Scholars of sociology and cognitive psychology were the first to formally study the life progression of human behavior. Sociologists prefer the term life course to life span and examine the effects on social policy of changing demographics. Psychologists are more interested in individual cognitive changes across the life span. Some, such as Laura Berk, who did much of the research on the developmental function of private speech, may refer to their specialty as human development. Particularly in psychology, life span work arose from the study of early childhood development. In the 1920s, Jean Piaget systematically studied the cognitive development of very young children and assumed that development ended with the teen years. But life continues.

The premise of any life span approach to human behavior is that the potential for human development extends across the life span. In the communication discipline, the key factor in human development is spoken symbolic communication, which makes possible self-directed change.
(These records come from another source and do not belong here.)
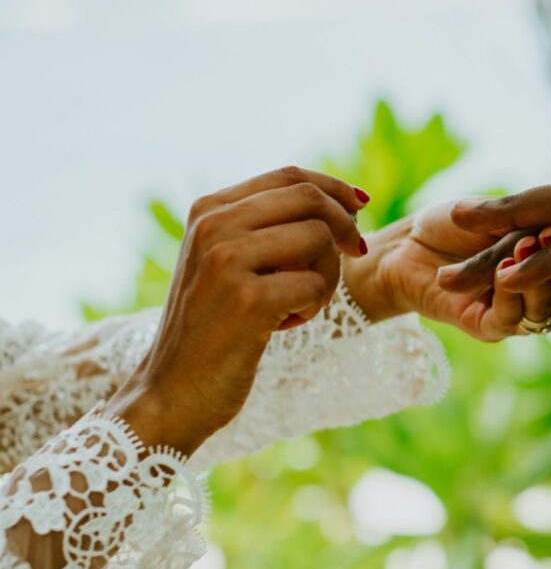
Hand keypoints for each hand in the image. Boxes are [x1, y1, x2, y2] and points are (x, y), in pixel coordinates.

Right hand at [111, 167, 368, 454]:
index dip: (334, 188)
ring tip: (300, 304)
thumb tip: (342, 203)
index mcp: (208, 209)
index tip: (361, 206)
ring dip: (328, 274)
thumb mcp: (226, 263)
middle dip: (346, 225)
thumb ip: (265, 228)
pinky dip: (313, 307)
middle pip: (310, 199)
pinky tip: (283, 326)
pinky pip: (316, 284)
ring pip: (320, 238)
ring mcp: (226, 260)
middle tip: (357, 252)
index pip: (289, 175)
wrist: (170, 393)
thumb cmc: (213, 329)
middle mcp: (213, 225)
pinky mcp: (247, 300)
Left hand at [342, 202, 550, 340]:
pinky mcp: (487, 329)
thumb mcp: (498, 213)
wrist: (404, 243)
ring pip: (544, 307)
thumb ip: (531, 222)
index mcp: (545, 261)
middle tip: (547, 235)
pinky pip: (511, 320)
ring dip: (536, 278)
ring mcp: (514, 311)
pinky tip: (501, 273)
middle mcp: (536, 290)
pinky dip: (511, 296)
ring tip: (522, 247)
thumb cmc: (451, 223)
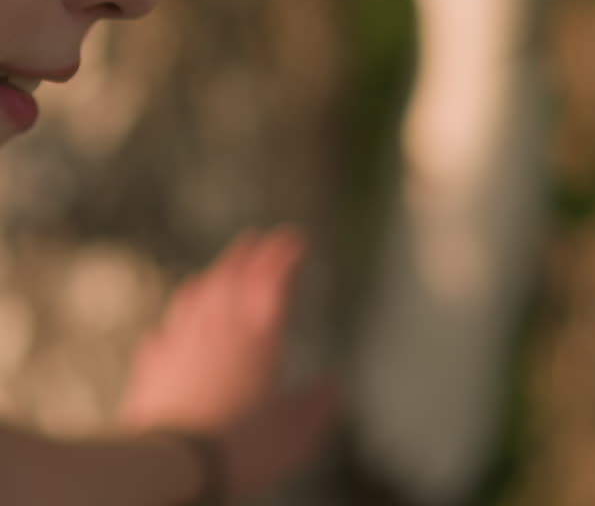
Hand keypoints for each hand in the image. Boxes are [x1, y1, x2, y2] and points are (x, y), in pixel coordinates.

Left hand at [118, 228, 337, 497]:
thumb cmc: (239, 446)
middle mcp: (217, 326)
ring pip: (194, 296)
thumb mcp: (294, 432)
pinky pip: (162, 335)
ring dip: (209, 279)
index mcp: (257, 332)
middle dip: (246, 254)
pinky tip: (170, 331)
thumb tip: (333, 388)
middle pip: (231, 275)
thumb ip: (315, 405)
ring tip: (215, 273)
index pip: (273, 277)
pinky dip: (173, 325)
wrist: (171, 465)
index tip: (295, 239)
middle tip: (255, 238)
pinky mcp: (151, 367)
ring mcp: (179, 342)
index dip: (285, 253)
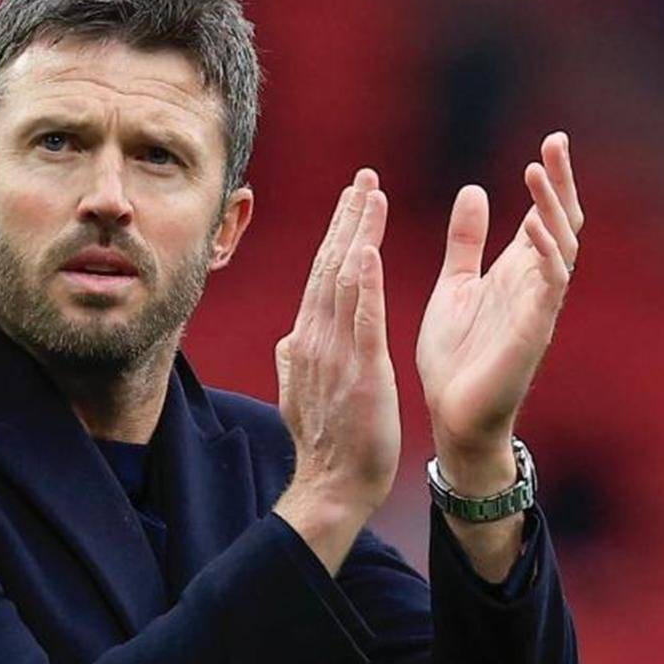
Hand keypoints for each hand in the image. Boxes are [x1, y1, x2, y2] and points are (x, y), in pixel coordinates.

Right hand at [273, 169, 400, 529]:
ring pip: (347, 281)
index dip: (338, 233)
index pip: (324, 275)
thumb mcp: (300, 392)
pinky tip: (370, 252)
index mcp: (308, 340)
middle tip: (365, 177)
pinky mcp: (362, 372)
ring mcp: (337, 353)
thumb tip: (290, 337)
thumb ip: (296, 360)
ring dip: (359, 235)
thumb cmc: (324, 443)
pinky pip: (364, 320)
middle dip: (349, 218)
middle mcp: (317, 338)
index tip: (353, 198)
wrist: (331, 485)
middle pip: (332, 266)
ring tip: (373, 196)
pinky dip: (366, 284)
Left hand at [415, 132, 583, 491]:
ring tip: (537, 172)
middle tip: (556, 141)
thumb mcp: (456, 284)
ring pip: (561, 249)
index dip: (550, 181)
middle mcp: (535, 285)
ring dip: (551, 210)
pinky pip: (549, 290)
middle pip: (561, 223)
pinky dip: (545, 257)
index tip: (550, 140)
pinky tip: (534, 228)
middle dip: (561, 183)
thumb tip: (475, 189)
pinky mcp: (532, 334)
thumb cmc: (456, 354)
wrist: (451, 414)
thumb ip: (466, 242)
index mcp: (516, 272)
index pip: (543, 216)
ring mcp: (538, 308)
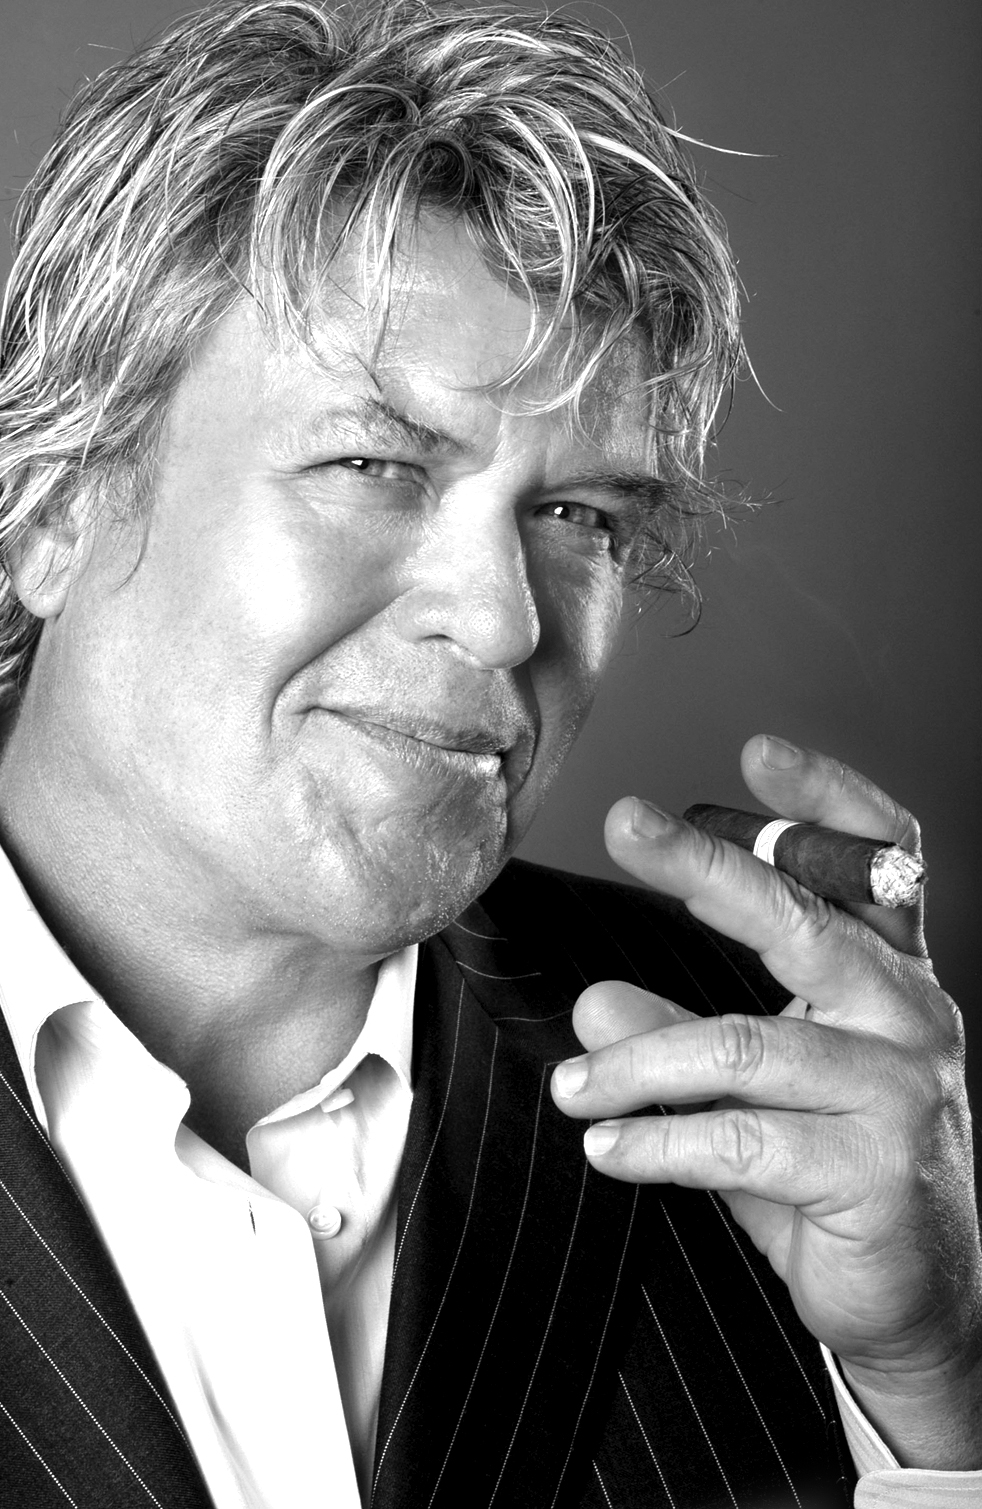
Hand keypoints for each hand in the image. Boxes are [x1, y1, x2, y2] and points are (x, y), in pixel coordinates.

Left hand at [550, 735, 981, 1466]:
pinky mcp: (875, 1170)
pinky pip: (740, 1139)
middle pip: (803, 920)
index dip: (826, 801)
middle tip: (627, 823)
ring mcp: (899, 1092)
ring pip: (743, 1045)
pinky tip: (608, 1147)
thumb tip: (594, 1003)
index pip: (878, 865)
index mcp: (889, 979)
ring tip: (573, 1086)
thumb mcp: (755, 1092)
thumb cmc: (838, 1171)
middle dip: (707, 867)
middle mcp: (907, 1017)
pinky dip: (659, 1142)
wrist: (923, 1297)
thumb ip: (681, 1040)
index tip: (758, 752)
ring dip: (638, 1066)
In 1989 Jon F. Nussbaum, inspired by the founding work of other social scientists, was the first communication scholar to formally articulate a life span perspective. His view is that a life span perspective can subsume all other communication theories under its umbrella. However, as both Nussbaum and Nikolas Coupland, a sociolinguist, pointed out a few years later, the early work in communication development did not conceptualize language and interaction as constitutive of life span experiences, meaning that people come to understand such experiences in terms of how they actually communicate about these experiences. And this is an important distinction for communication theorists to make. Although sociolinguists and psycholinguists do acknowledge the constitutive nature of language, communication theorists are best positioned to explain the link from spoken symbolic interaction to individual identity and distinctively human experience. However, the empirical research necessary to support this link rarely appears in the communication literature. One reason for this gap is that life span methodologies are complicated and take time to execute well. Perhaps a more important reason is the relative newness of life span study and the resulting dearth of graduate-level coursework in life span theory and methods.

Methodological Concerns

Sophisticated methods for studying life span changes arose from the limitations found in existing research designs. In 1988, Paul Baltes, Hayne Reese, and John Nesselroade wrote the book, literally, on research methods for life span developmental psychology. Communication studies of life span change using the simplest appropriate sampling designs—cross-sectional and longitudinal—have appeared in the past decade or two.